Interrater reliability for the measured parameters was excellent (ICC=0.953-0.989). SRA varied widely from 14° upward rotation to 42° downward rotation with a mean of -15±9°. Three reproducible SRA types were identified, which remained mostly constant postoperatively. Despite a targeted glenoid inclination angle of 0°, GGI differed significantly with a mean of -18±10° and a range from 1 to -53° (p<0.0001) and demonstrated a strong correlation with SRA (r=0.77).
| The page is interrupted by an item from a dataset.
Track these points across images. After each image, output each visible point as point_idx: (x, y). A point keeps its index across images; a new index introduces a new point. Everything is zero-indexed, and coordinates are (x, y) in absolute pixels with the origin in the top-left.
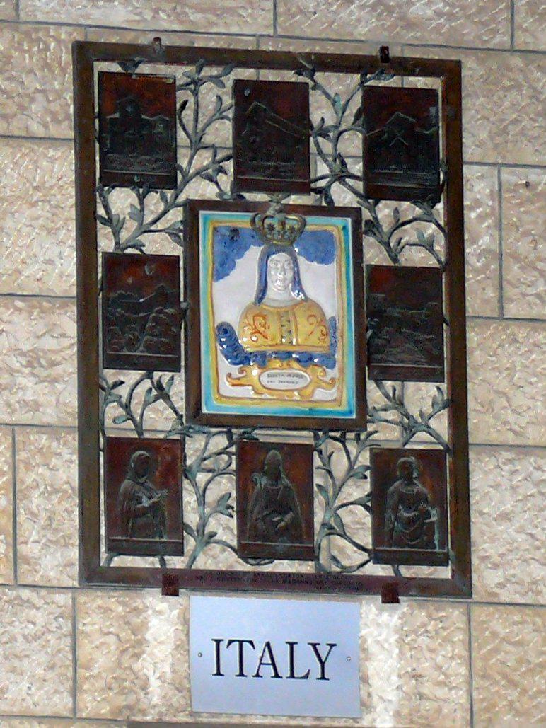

Preoperatively, S-HARA averaged 113±10° and HARA 7±8°; postoperatively, S-HARA 117±10°, HARA 7±8°, and AS-HARA 116±10°. At 9 weeks, higher postoperative AS-HARA and S-HARA were associated with better ASES Index Scores, whereas by 26 weeks patients had recovered regardless.

CONCLUSION

Preoperative RSR varied substantially across the cohort. Consequently, the effective postoperative global glenoid component inclination ranged from downward to superior inclination depending on the scapula rotation angle, despite targeted glenoid inclination angle of 0° executed with PSI. Therefore, accounting for scapula rotation in terms of the global glenoid inclination when planning the glenoid component inclination seems warranted. The consistency of SRA before versus after rTSA allows its incorporation into personalized planning to avoid superior inclination in the global reference system, which may increase shear forces on the glenoid component and lead to a slower recovery.